Interaction effect between duration of diabetes and MBBO or BMI on admission in 299 Patients who received glucagon load test

	Coef	95%CI	P
Model 1
Duration	–0.041	–0.055~ 0.026	<.0001
MBBO < 25	Ref	—	—
25 ≤ MBBO < 30	0.64	0.28~1.01	.0006
30 ≤ MBBO	0.78	0.39~1.16	<.0001
Duration × “25 ≤ MBBO < 30”	–0.026	–0.063~0.011	.17
Duration × “30 ≤ MBBO”	–0.040	–0.078~ 0.0018	.040
Model 2
Duration	–0.039	–0.054~–0.025	<.0001
BMI < 25	Ref	—	—
25 ≤ BMI	0.57	0.29~0.85	<.0001
Duration × “25 ≤ BMI”	–0.042	–0.068~–0.015	.0024
Subgroup analyses
By MBBO groups
MBBO < 25
Intercept	0.99	–0.42~2.40	.17
Duration	–0.016	–0.040~0.0078	.18
25 ≤ MBBO < 30
Intercept	3.21	2.03~4.39	<.0001
Duration	–0.038	–0.060~–0.015	.011
30 ≤ MBBO
Intercept	3.30	2.30~4.31	<.0001
Duration	–0.052	–0.081~–0.023	.0005
By BMI groups
BMI < 25
Intercept	2.01	1.14~2.88	<.0001
Duration	–0.021	–0.036~–0.0055	.0077
25 ≤ BMI
Intercept	3.45	2.50~4.39	<.0001
Duration	–0.061	–0.088~–0.033	<.0001

Model 1: A multiple linear regression was used with ∆CPR as the dependent variable and duration of diabetes, MBBO and products of duration × MBBO as independent variables, adjusting for age, sex and HbA1c. There was no interaction effect between the duration of diabetes and MBBO. Model 2: A multiple linear regression was used with ∆CPR as the dependent variable, and duration of diabetes, BMI on admission and products of duration × BMI on admission as independent variables, adjusting for age, sex and HbA1c. There was a significant interaction effect between the duration of diabetes and BMI on admission. Subgroup analyses: In each MBBO group, multiple linear regressions were used with CPI as the dependent variable and duration of diabetes as the independent variable adjusting for age, sex and HbA1c. Similar analyses were performed in each BMI group. The threshold for significance was P < .05.

Abbreviations: BMI, body mass index; CI, confidence interval; Coef: Partial regression coefficient; CPI, C-peptide index; Ref: reference.

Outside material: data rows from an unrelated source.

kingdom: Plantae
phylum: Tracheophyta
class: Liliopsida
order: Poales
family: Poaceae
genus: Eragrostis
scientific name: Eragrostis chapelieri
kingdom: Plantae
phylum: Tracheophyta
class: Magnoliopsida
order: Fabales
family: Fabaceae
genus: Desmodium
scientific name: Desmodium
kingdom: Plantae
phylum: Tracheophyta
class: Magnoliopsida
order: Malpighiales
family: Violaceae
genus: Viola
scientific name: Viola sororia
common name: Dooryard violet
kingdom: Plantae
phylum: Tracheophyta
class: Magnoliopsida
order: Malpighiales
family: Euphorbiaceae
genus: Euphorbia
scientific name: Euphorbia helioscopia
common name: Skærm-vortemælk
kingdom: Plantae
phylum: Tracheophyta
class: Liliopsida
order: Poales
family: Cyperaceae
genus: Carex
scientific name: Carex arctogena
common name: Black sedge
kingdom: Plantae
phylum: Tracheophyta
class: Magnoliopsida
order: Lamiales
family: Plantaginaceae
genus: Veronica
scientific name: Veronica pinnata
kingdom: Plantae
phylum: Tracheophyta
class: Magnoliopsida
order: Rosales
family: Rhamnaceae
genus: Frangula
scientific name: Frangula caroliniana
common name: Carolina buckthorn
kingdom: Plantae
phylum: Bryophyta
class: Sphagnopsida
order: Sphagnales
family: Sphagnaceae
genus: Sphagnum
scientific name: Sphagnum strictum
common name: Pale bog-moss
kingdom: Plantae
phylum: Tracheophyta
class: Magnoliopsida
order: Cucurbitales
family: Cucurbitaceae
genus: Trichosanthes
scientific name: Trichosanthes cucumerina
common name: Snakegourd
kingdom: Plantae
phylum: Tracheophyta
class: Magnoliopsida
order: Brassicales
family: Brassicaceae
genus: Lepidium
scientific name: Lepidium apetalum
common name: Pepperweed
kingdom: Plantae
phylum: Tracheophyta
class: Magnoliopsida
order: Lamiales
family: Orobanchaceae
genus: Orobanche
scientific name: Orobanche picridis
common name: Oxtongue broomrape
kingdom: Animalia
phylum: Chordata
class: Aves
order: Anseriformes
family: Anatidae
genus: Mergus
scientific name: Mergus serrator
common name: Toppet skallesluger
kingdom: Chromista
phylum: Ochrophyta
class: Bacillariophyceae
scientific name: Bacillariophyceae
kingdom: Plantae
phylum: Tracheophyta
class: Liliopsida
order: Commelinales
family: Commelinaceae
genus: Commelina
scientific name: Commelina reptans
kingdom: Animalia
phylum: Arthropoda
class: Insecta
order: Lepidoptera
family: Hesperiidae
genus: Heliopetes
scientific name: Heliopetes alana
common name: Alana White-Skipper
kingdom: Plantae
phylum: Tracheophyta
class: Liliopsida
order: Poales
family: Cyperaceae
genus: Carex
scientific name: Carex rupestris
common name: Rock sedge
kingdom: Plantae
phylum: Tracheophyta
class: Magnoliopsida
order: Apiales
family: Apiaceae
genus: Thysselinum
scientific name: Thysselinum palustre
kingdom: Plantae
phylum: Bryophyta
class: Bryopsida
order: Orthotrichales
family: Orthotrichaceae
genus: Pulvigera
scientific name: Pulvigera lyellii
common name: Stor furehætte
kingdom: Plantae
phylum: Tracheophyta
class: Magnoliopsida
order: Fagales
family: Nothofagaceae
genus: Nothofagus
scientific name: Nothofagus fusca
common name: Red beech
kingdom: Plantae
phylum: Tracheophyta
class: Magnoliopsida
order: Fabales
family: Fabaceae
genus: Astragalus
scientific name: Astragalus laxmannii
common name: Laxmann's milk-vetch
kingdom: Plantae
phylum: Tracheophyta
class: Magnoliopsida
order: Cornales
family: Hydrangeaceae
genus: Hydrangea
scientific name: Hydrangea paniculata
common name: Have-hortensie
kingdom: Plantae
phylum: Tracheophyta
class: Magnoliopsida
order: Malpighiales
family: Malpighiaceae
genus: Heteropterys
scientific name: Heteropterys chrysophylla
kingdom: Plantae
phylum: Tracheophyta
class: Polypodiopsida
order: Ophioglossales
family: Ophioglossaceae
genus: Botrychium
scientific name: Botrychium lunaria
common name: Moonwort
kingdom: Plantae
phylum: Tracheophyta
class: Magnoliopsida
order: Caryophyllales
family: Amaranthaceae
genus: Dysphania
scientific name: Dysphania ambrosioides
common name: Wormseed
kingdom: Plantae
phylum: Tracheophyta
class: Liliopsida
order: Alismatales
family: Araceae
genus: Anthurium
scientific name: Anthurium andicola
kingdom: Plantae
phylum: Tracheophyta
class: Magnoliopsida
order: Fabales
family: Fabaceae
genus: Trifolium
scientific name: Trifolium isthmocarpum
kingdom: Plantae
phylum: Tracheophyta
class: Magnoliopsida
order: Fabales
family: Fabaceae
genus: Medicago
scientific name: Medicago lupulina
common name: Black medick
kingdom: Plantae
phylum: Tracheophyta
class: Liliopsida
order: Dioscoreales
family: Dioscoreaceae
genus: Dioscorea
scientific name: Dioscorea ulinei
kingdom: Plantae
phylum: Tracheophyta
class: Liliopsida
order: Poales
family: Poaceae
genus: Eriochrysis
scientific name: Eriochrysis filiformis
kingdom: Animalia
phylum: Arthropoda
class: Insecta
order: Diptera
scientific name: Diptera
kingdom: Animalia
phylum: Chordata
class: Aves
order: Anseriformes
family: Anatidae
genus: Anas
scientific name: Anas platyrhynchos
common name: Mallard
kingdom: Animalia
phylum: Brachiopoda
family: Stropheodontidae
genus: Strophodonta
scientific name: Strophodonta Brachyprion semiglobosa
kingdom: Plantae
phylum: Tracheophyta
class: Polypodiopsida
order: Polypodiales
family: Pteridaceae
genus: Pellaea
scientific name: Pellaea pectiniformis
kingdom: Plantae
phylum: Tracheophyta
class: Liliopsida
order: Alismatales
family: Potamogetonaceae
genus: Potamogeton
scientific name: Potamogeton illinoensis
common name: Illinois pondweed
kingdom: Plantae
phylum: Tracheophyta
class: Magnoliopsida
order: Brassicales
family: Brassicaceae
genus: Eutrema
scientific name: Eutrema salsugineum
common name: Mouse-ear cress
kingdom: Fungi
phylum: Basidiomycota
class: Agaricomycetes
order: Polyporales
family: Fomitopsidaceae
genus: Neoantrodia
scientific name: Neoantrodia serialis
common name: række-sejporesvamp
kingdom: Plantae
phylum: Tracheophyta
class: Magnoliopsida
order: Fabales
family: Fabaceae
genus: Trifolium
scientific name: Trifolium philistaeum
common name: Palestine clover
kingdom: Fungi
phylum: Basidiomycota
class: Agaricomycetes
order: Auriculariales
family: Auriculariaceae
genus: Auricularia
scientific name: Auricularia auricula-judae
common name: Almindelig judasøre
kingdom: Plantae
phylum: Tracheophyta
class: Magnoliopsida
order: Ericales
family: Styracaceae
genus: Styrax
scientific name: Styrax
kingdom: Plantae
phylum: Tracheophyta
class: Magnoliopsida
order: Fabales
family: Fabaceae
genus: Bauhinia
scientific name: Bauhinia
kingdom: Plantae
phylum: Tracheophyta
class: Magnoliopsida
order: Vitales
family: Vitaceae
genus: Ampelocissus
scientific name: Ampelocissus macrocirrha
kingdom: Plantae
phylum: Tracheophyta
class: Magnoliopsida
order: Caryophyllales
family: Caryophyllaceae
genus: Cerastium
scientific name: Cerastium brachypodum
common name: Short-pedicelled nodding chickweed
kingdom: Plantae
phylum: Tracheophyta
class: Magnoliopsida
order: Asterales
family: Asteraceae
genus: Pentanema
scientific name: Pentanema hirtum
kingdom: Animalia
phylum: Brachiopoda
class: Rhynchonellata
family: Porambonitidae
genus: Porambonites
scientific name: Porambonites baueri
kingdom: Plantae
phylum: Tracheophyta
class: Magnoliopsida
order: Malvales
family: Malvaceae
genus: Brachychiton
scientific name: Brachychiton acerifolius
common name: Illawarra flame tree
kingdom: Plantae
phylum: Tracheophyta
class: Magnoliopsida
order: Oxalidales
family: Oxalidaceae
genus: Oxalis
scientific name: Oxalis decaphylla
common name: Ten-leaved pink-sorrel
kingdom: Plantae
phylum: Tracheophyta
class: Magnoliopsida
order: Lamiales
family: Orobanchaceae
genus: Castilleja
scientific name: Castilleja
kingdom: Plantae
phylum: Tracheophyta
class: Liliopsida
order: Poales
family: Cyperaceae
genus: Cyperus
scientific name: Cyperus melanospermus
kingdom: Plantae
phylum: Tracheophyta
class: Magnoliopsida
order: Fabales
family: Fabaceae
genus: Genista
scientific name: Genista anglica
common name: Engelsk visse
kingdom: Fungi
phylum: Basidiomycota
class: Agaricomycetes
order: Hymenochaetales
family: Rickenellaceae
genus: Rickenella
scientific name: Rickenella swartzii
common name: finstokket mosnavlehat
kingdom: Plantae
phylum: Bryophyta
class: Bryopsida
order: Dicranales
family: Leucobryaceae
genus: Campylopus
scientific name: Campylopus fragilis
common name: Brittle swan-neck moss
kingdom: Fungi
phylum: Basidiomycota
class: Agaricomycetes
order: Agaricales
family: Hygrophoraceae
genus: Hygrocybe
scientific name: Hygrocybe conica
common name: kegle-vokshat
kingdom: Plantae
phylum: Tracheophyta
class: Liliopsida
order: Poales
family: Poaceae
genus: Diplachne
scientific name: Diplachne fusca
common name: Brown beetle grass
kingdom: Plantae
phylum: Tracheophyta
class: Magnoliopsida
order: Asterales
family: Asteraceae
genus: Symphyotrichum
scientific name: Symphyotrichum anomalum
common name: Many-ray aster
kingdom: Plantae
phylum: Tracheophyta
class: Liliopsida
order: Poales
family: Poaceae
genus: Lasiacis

This study had some limitations. First, it was a retrospective cross-sectional observational study. Prospective longitudinal studies with evaluation of the effects of treatments are necessary to clarify the actual change in individual patients’ CPIs. Second, we excluded patients whose maximum BMI was reached after the diagnosis of type 2 diabetes mellitus from this study. Because it is conceivable that a high BMI after diagnosis will accelerate the impairment of beta-cell function, the rate of CPI decline would be higher in each group divided by MBBO if we included patients who reached their maximum BMI after diagnosis. Further study is needed to clarify this issue. Third, we struggled to control patients’ glucose level in their hospital, but a part of patients did not had good control. This fact was one of our study limitations.

In conclusion, MBBO is a factor that is independently correlated with beta-cell function, may estimate insulin secretion capacity at onset, and may possibly predict a patient’s insulin secretion capacity under appropriate health control. In addition, MBBO does not affect the rate of insulin secretion capacity decline, although BMI on admission for treatment of poor glycemic control does. It is important for the preservation of beta-cell function to decrease a patient’s BMI during treatment, regardless of the MBBO.